Gap growing between emerging, industrialized countries
by CanadianManufacturing.com Staff
Canada can expect modest growth next year
LÉVIS, QUE.: Industrial countries are still trailing emerging nations’ economic growth, according to the most recent economic and financial outlook from Desjardins Group Economic Studies team.
The report says uncertainties are hindering global economic growth, especially in industrialized nations and particularly in Europe.
While economic recovery in G7 countries is still uncertain, emerging nations are posting impressive growth and real GDP is forecast to grow 6.1 per cent this year.

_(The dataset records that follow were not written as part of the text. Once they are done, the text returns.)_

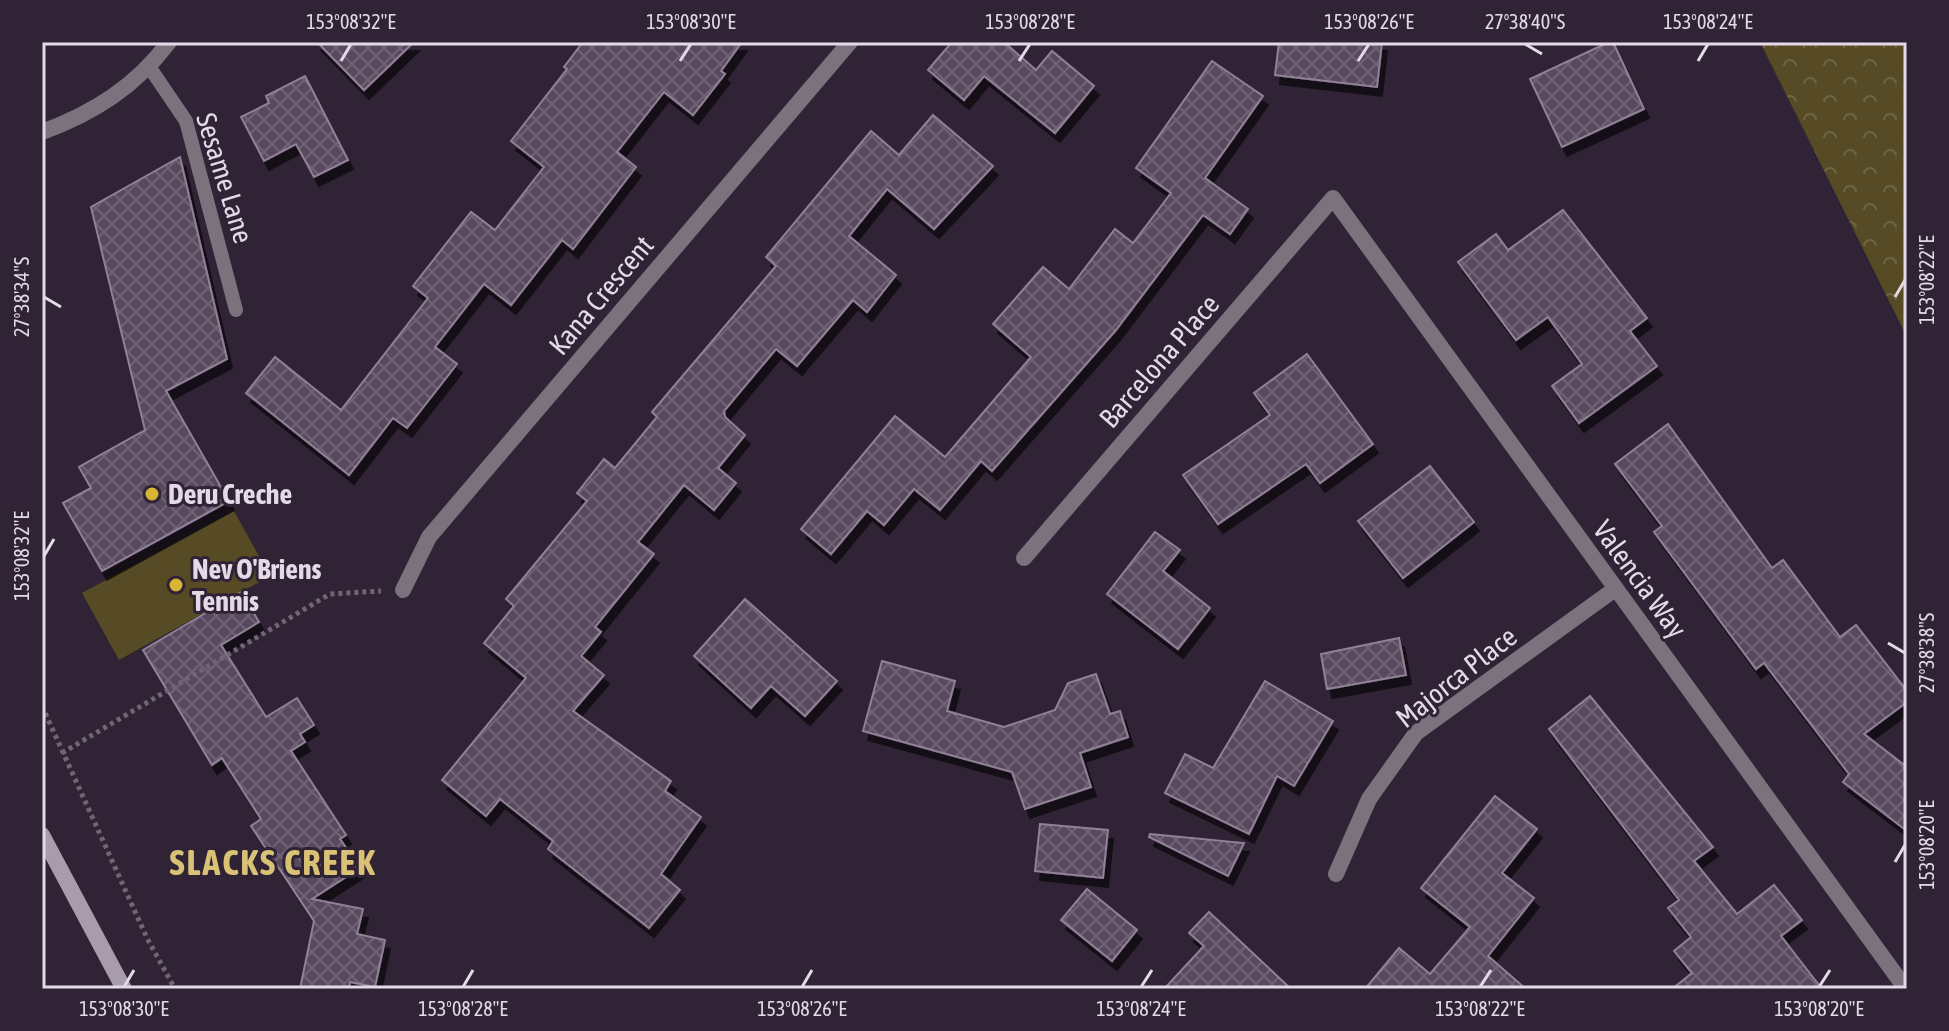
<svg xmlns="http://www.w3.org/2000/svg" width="1949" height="1031" font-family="'Asap Condensed',sans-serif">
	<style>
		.grass { fill: #574b25 }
		.park { fill: url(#park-crowns) }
		.building { fill: url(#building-cross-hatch); stroke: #918097; stroke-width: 2; filter: url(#shadow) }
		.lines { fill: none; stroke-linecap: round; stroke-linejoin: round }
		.path { stroke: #706475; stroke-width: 5; stroke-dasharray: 4 4; stroke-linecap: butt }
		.service { stroke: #7a727c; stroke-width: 14 }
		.minor { stroke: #7a727c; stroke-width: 16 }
		.secondary { stroke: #a89cac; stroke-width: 16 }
		.ticks { fill: none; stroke: #e4dae7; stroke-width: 3 }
		.poi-dot { fill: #d7b434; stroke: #312336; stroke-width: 3 }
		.labels { text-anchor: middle; stroke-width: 6; stroke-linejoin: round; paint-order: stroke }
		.street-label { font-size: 28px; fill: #e4dae7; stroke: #312336 }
		.poi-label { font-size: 28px; font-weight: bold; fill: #e4dae7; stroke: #312336; text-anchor: start }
		.district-label { font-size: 36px; font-weight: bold; letter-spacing: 2px; fill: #d9c175; stroke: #312336 }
		.neatline { fill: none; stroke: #e4dae7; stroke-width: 3 }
		.ticks-label { font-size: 20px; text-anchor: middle; fill: #e4dae7 }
	</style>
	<defs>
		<pattern id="park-crowns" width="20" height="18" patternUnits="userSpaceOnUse" patternTransform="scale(2)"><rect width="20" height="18" fill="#574b25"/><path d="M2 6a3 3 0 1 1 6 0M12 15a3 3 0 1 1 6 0" fill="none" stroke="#6f6445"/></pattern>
		<pattern id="building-cross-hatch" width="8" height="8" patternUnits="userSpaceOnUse" patternTransform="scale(2)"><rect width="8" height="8" fill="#58495e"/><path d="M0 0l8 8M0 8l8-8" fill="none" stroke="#706375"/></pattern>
		<filter id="shadow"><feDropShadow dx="5" dy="9" stdDeviation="0" flood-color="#0009"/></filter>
	</defs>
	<rect width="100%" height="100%" fill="#312336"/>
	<!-- grass -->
	<polygon class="grass" points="234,511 270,576 119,660 82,593"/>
	<!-- park -->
	<polygon class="park" points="1760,42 1907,42 1907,337"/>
	<!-- building -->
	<g class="building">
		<polygon points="317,42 414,42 364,90"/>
		<polygon points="583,42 742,42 721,71 725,74 693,115 664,92 617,152 636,167 573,249 562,240 511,305 484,284 435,347 457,364 407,428 393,418 349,475 246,393 275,357 341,410 428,298 413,286 471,212 495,230 544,167 511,141 567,69 564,67"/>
		<polygon points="952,42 1004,42 1036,70 1052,51 1094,86 1055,133 984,76 964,100 928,70"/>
		<polygon points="1279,42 1382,42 1377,87 1275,75"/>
		<polygon points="1609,42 1613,42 1644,109 1562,147 1530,79"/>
		<polygon points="1212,61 1263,96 1205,178 1248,209 1230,234 1203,215 1116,330 992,471 981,461 940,510 914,489 884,525 867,511 831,554 801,529 895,416 945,457 1031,357 993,324 1043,267 1069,289 1115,229 1133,243 1171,193 1136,168"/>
		<polygon points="305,76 348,160 314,177 296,144 264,161 241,117 269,103 266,96"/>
		<polygon points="933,115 993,166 934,229 887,189 849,236 896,275 867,312 853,300 797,366 776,349 724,411 725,417 745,435 718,468 736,483 714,510 684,485 638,542 654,554 595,627 601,632 581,656 604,675 573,711 671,781 665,791 701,817 661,874 680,890 649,928 548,849 553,841 500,799 486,816 442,780 526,678 484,643 514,606 506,599 587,501 577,493 604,459 615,468 657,417 652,412 776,266 766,257 871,131 899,155"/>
		<polygon points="180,157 227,359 166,391 229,501 102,571 63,503 91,488 79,467 145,430 91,207"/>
		<polygon points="1563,210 1647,318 1630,331 1657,366 1579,423 1552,386 1582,364 1548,317 1516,340 1458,262 1496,234 1508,250"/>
		<polygon points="1307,354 1373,444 1320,483 1306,464 1218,524 1183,475 1270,415 1254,393"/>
		<polygon points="1668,424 1772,568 1783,560 1840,637 1856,625 1907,691 1907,702 1864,734 1907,767 1907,831 1843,782 1849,774 1764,663 1756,669 1654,532 1662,526 1615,464"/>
		<polygon points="1430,466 1474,522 1403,578 1358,521"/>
		<polygon points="1155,532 1180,550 1163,571 1210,608 1178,649 1107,594"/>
		<polygon points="241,592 259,622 221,645 266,717 297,698 314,725 300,734 305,742 291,751 346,835 340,839 360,868 312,899 363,909 357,934 385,940 375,987 350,982 349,989 300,989 314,921 251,826 261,819 222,758 212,765 143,650"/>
		<polygon points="745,599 837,681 805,716 771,686 751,708 694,656"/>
		<polygon points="1399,638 1406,675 1327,689 1321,654"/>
		<polygon points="882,661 955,681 947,711 1004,727 1055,710 1068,683 1096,674 1110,714 1120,711 1128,737 1080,753 1091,787 1025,809 1012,772 863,731"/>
		<polygon points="1265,681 1333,721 1294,786 1277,776 1249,834 1165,793 1185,754 1213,768"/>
		<polygon points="1590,696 1713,847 1694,861 1737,914 1774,885 1802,920 1781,936 1822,989 1672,989 1692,973 1674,951 1691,937 1668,908 1679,900 1549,729"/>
		<polygon points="1495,796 1537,829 1502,873 1534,898 1488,956 1526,989 1365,989 1399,948 1430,974 1470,927 1421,888"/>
		<polygon points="1040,824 1108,830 1103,878 1035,871"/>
		<polygon points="1150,834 1244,843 1228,876 1149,837"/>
		<polygon points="1087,889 1137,930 1112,961 1061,920"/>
		<polygon points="1209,912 1291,989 1164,989 1204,946 1189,933"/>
	</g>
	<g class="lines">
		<!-- path -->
		<g class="path">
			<polyline points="42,706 147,938 175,989"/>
			<polyline points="62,753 330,594 381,591"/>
		</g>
		<!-- service -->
		<polyline class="service" points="150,68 186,121 236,310"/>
		<!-- minor -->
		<g class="minor">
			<path d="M42,132C94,113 136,86 169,42"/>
			<polyline points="1024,558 1333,198 1906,989"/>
			<polyline points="403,590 429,537 850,42"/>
			<polyline points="1336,874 1369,799 1416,733 1615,589"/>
		</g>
		<!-- secondary -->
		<polyline class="secondary" points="42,835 124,989"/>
	</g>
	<!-- ticks -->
	<path class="ticks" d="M1525,44L1542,54M341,61L351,44M680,61L691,44M1019,61L1030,44M1358,61L1369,44M1698,61L1708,44M44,297L61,307M1895,297L1905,280M44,556L54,539M1888,643L1905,653M1895,862L1905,845M124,987L134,970M463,987L473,970M802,987L812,970M1141,987L1152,970M1480,987L1491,970M1819,987L1830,970"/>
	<!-- markers -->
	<g class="poi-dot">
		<circle cx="152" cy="494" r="8"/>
		<circle cx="176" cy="585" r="8"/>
	</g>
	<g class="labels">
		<!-- street labels -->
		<g class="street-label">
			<text transform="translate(225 178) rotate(73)" y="10">Sesame Lane</text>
			<text transform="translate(601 295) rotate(-50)" y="10">Kana Crescent</text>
			<text transform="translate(1159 361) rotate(-49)" y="10">Barcelona Place</text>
			<text transform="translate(1640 579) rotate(54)" y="10">Valencia Way</text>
			<text transform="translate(1456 677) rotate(-38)" y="10">Majorca Place</text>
		</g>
		<!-- poi labels -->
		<g class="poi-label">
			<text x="168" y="504">Deru Creche</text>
			<text x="192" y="579">Nev O'Briens<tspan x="192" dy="32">Tennis</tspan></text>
		</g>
		<!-- district labels -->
		<g class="district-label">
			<text x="273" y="875">SLACKS CREEK</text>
		</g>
	</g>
	<!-- border -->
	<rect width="1949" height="1031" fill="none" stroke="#312336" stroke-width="88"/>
	<rect x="44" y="44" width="1861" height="943" class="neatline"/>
	<g class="ticks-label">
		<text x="351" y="29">153°08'32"E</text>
		<text x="691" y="29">153°08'30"E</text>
		<text x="1030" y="29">153°08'28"E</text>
		<text x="1369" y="29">153°08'26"E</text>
		<text x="1525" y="29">27°38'40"S</text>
		<text x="1708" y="29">153°08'24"E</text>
		<text transform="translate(1927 280) rotate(-90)" y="7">153°08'22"E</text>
		<text transform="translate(22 297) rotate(-90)" y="7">27°38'34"S</text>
		<text transform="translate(22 556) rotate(-90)" y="7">153°08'32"E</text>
		<text transform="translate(1927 653) rotate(-90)" y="7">27°38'38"S</text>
		<text transform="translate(1927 845) rotate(-90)" y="7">153°08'20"E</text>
		<text x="124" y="1016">153°08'30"E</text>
		<text x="463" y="1016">153°08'28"E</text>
		<text x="802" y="1016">153°08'26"E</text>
		<text x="1141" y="1016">153°08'24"E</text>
		<text x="1480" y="1016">153°08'22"E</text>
		<text x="1819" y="1016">153°08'20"E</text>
	</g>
</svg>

In the past few months, the strong loonie, soft US demand, and fast import growth has sharply deteriorated the trade balance.
But domestic demand will stay robust, thanks to non-residential investment and sustained consumer spending growth, the report predicted.
The Canadian economy will grow at a moderate pace in the coming quarters and 2011 will end with just 2.3 per cent real GDP growth, the report said.
With that mild growth, the Bank of Canada won’t return to key interest rate increases until July, it forecast.
The province’s housing market slowdown, the auto industry’s recent peak, and the strong loonie will hamper growth and GDP will rise just 2.2 per cent.
Quebec’s employment market saw a rapid recovery, but declining investment in public infrastructures, controlled government spending and the higher household tax burdens will curb growth. Real GDP will rise 2.3 per cent in 2011.
- Atlantic – 2.1 %
- Manitoba – 2.5 %
- Saskatchewan – 2.7 %
- Alberta – 3 %
- B.C. – 2.4 %
Waiting on the US
South of the border, there are signs of improvement but the job market’s is timid, curbing consumer enthusiasm in the next few quarters.
After gaining 2.8 per cent in 2010, US real GDP should advance 2.4 per cent in 2011 and 2.8 per cent in 2012.
Rising costs for most raw materials will keep the Canadian dollar entrenched above parity against the greenback in 2011, the report added.